Right as the competition started, Annalee Roustio and her teammates had a leg up on the other 11 teams in Friday’s MECA Challenge in Blue Springs – at least when it came to conjuring a nickname.

While all other entrepreneurial teams at the Bartow Administrative Center had six students, three each from Blue Springs and South high schools, Roustio’s team had just five overall.

“We were ‘The Pentagon,” she said. “One of our members didn’t show up.”

The day-long program, hosted by the Center for Entrepreneurial Ecosystem Development and UMKC, is “an experiential learning program for students interested in innovation and entrepreneurship,” as described on the CEED website. MECA stands for “Most Entrepreneurial City in America,” referring to the Kansas City metro area, CEED co-founder Adam Arredondo said.

The student teams, guided by a mentor from the entrepreneurial community, choose one of four possible real business problems from local startups. In the afternoon, they presented their solutions to a panel of judges.

“I honestly didn’t think I would talk so much with people who are entrepreneurs in Kansas City,” Roustio said. “It’s way more than I could have anticipated. I know Kansas City has had a resurgence in a lot of ways, but I didn’t know about the entrepreneurship and innovation.”
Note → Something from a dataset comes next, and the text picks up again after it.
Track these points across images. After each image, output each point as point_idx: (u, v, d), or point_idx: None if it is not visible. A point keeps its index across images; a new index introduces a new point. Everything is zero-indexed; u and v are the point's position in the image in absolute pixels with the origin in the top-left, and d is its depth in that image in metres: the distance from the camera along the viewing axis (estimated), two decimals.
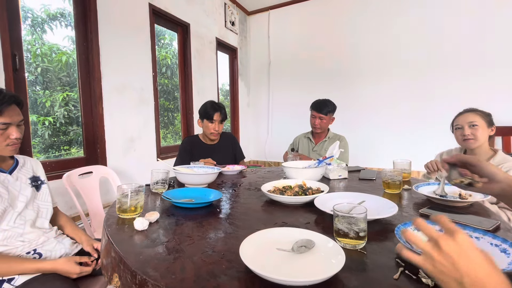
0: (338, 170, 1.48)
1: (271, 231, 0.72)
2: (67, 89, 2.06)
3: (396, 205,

Arredondo praised Annette Seago, deputy superintendent for curriculum and instruction for the Blue Springs School District, for the smooth event.

“It was the biggest MECA Challenge we’ve ever had,” Arredondo said. “We’ve had four previously, and they’ve all been around 30 students. Annette and her team at Blue Springs were fantastic, and had it well-organized. The model is pretty simple, and the quality is dependent on the mentors we get.”

Katie Woolf, director of communications for the Blue Springs district, said the high school students had to be taking marketing, entrepreneur or accounting classes at the high schools in order to sign up for the event.

Judges were: Tim Jones, director of technology for the Blue Springs district; Zach Pettet, entrepreneurship major at UMKC; and Mike Millay, head of an independent family owned insurance business in the city.

Arredondo said the MECA Challenge isn’t about training future entrepreneurs as much as building the entrepreneurial mindset.

“Critical thinking, problem solving, calculated risk-taking – it makes you a more valuable contributor no matter what your career is,” he said.

The winning team consisted of Dan-Eli De La Torre, Samuel Belete and Chandler Rowley from Blue Springs High School and Jai Huntley, Simone Gregory and Erin Davis-Hayter from South.

The runner-up team consisted of Kaira Zavala, Sahar Aslami and Tara Orr from Blue Springs and Jesus Zaragoza, Damien Coble and Dani DelaChica from South. Taking third was the team of Taylor White, Dominique Downton and Shawna Ellis from Blue Springs and Max Fellers, Hunter Jenkins and Brett Buchannon from South.